Friday, January 21, 2005

Managing a baseball team is not an easy job. The way I see it, one needs to have two completely separate, difficult to master skill sets, which may be why there aren't many great managers out there.

The first of course is game coaching. When to call hit and run, when to take pitchers out, etc. In and of itself, this is hard because it encompasses so many different skills (knowing when to bunt is entirely independent from knowing how to work a bullpen). There are a lot of variables in baseball, lots to keep track of.

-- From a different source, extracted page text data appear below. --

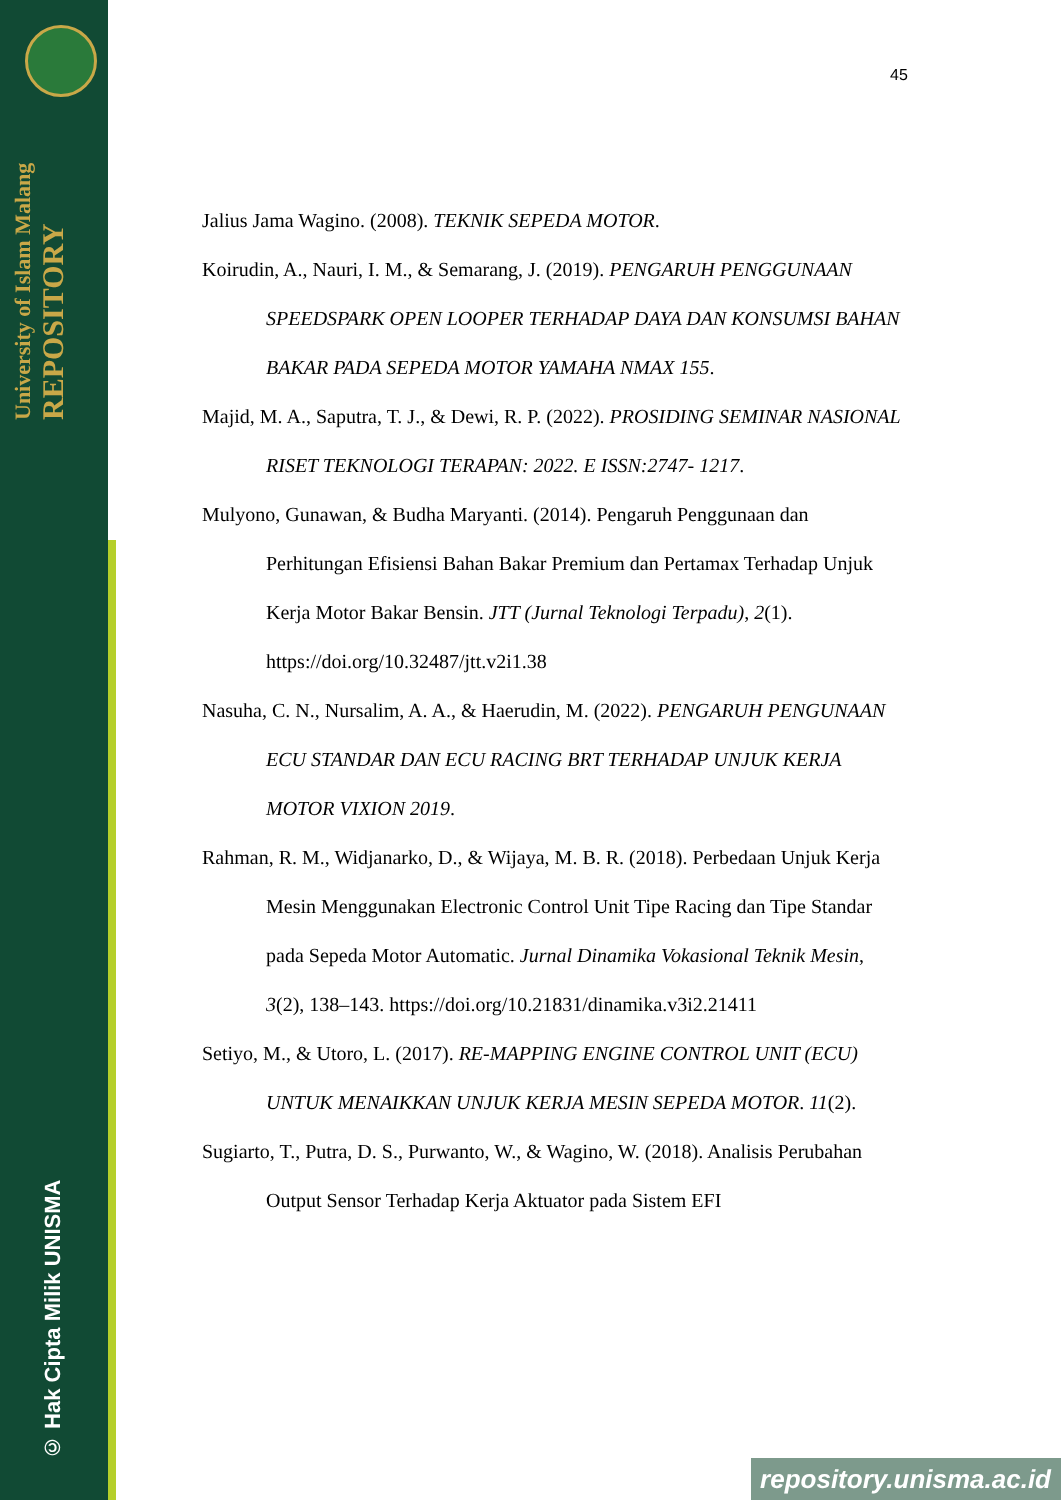University of Islam Malang REPOSITORY
© Hak Cipta Milik UNISMA
45
Jalius Jama Wagino. (2008). TEKNIK SEPEDA MOTOR.
Koirudin, A., Nauri, I. M., & Semarang, J. (2019). PENGARUH PENGGUNAAN SPEEDSPARK OPEN LOOPER TERHADAP DAYA DAN KONSUMSI BAHAN BAKAR PADA SEPEDA MOTOR YAMAHA NMAX 155.
Majid, M. A., Saputra, T. J., & Dewi, R. P. (2022). PROSIDING SEMINAR NASIONAL RISET TEKNOLOGI TERAPAN: 2022. E ISSN:2747- 1217.
Mulyono, Gunawan, & Budha Maryanti. (2014). Pengaruh Penggunaan dan Perhitungan Efisiensi Bahan Bakar Premium dan Pertamax Terhadap Unjuk Kerja Motor Bakar Bensin. JTT (Jurnal Teknologi Terpadu), 2(1). https://doi.org/10.32487/jtt.v2i1.38
Nasuha, C. N., Nursalim, A. A., & Haerudin, M. (2022). PENGARUH PENGUNAAN ECU STANDAR DAN ECU RACING BRT TERHADAP UNJUK KERJA MOTOR VIXION 2019.
Rahman, R. M., Widjanarko, D., & Wijaya, M. B. R. (2018). Perbedaan Unjuk Kerja Mesin Menggunakan Electronic Control Unit Tipe Racing dan Tipe Standar pada Sepeda Motor Automatic. Jurnal Dinamika Vokasional Teknik Mesin, 3(2), 138–143. https://doi.org/10.21831/dinamika.v3i2.21411
Setiyo, M., & Utoro, L. (2017). RE-MAPPING ENGINE CONTROL UNIT (ECU) UNTUK MENAIKKAN UNJUK KERJA MESIN SEPEDA MOTOR. 11(2).
Sugiarto, T., Putra, D. S., Purwanto, W., & Wagino, W. (2018). Analisis Perubahan Output Sensor Terhadap Kerja Aktuator pada Sistem EFI
repository.unisma.ac.id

The other fundamental skill is managing the personalities. This is tricky. I think the reason that so many managers are crummy in one situation and then good two years later with a different team is that they can run a certain kind of clubhouse, but not others. (All together now, repeat after me: "Buck Showalter".) As a sidenote, I'm not convinced that this is any harder today than it was 50 years ago. I'm convinced that major leaguers have always been a quirky, cocky, arrogent, talented, strong, macho bunch of jerks, generally speaking. (I'm reading an account of the 1949 American League pennant race now, and Ted Williams and Joe DiMaggio were as difficult as anyone today.)

I've been thinking about the job that Terry Francona did for the Sox this year. Obviously this was a team that could have exploded. Pedro is a deeply proud, tightly wound but somewhat selfish man, Lowe is an absolute head case, Manny Ramirez is, uh, Manny Ramirez, Curt Schilling is your basic jerk, plus you have your Johnny Damon sideshow, etc. etc. Plus there's the Globe and the Herald howling at any miscue. Francona was fantastic at getting all the pistons to fire together in this complicated engine. This was all invisible. He did all of his best work out of the public eye, which is of course by design. The frustrating thing was that his actual game managing was, shall we say, debatable. So we all saw the odd decisions and did not see the marvelous work that happened when there was no game going on.

Another manager cut from this cloth is Dusty Baker. Year after year he would coax career years out of retreads. Every year he would get fed a bunch of old players, including someone who you always thought "THAT guy is still in the bigs?" Every year they would become great hitters. And one must be impressed with anyone who can manage a team where Barry Bonds is *not* the biggest ass (Jeff Kent, come on down!). On the downside, of course, Baker never met a young pitcher who he wouldn't overwork. If I were the Cubbies, I'd be very worried.

In terms of the best managers, I think LaRussa is very good at both parts of the job. But one sometimes gets the feeling that he's more interested in being the Smartest Manager In Baseball than he is at winning games.

I think the best two are Felipe Alou and Joe Torre. You don't read about them doing a lot of yelling and screaming. They don't need to. They run their clubhouses and there's no doubt who's in charge. They also make good in game decisions. They're not perfect, but I think they're about as good as you're going to find in the game today.